Many people working in the food-service industry rely on gratuities provided by customers. Since tips are considered a type of income, tax officials have an interest in those particular earnings. In order to help capture taxes, the Internal Revenue Service will be enforcing a new tip-related tax rule in 2014.
According to the new regulation, restaurants will have to report automatic gratuities as regular income, which will make them automatically subject to payroll taxes. This could end up negatively impacting employees and restaurant owners alike, as they may have a more significant tax liability as the change is put into effect.
At a number of restaurants, larger groups of patrons automatically have a tip added to their bills. When this happens after the new rule is put into effect, all of that tip money will be treated as regular income. This is in response to the perception among tax officials that earnings from tips are consistently underreported.
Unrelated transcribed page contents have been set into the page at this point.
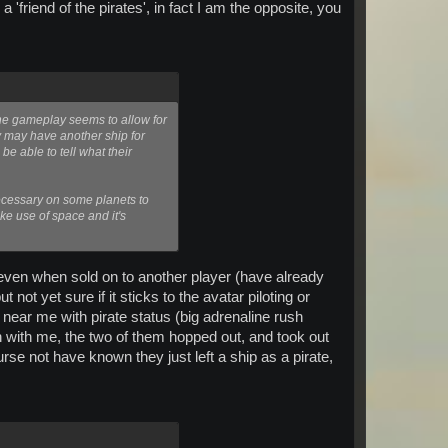
friend of the pirates', in fact I am the opposite, you
The gameplay seems to allow for
ey may have another ship for
e able to tell what their
necessary on some planets to
ke use of space and it's
, even when sold on to another player (have already
not yet sure if it sticks to the avatar piloting or
 near me with pirate status (big adrenaline rush
on with me, the two of them hopped out, and took out
rse not have known they just left a ship as a pirate,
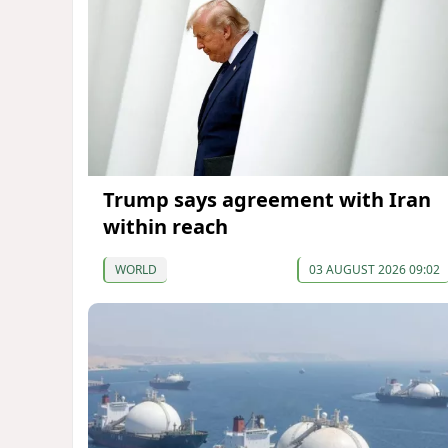
Trump says agreement with Iran
within reach
WORLD
03 AUGUST 2026 09:02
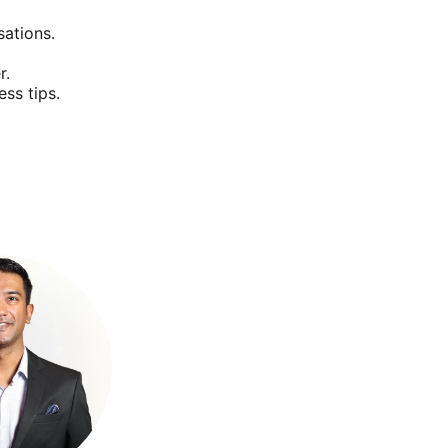
sations.
r.
ss tips.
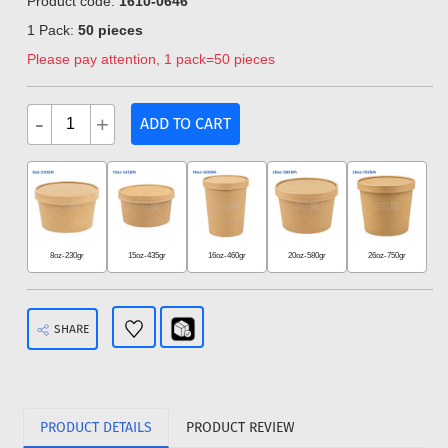
Product code:
1610-0646
1 Pack:
50 pieces
Please pay attention, 1 pack=50 pieces
-
+
ADD TO CART
8oz-230gr
15oz-435gr
16oz-460gr
20oz-580gr
26oz-750gr
SHARE
PRODUCT DETAILS
PRODUCT REVIEW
Many restaurants are responding to the impending change by considering new group-gratuity policies. For example, Darden Restaurants — a company that owns several major restaurants, including Olive Garden — is considering scrapping automatic gratuities altogether. They say it’s in their best interests to look out for employees who rely on tips.
Regardless of how Minnesota restaurants react to the new IRS requirement, employers are still required to pay payroll taxes and staff are required to report their tips. Failure to do so could create legal challenges that require a swift, thoughtful response. As such, employees and employers can benefit from a full understanding of their responsibilities as the result of new tax policies.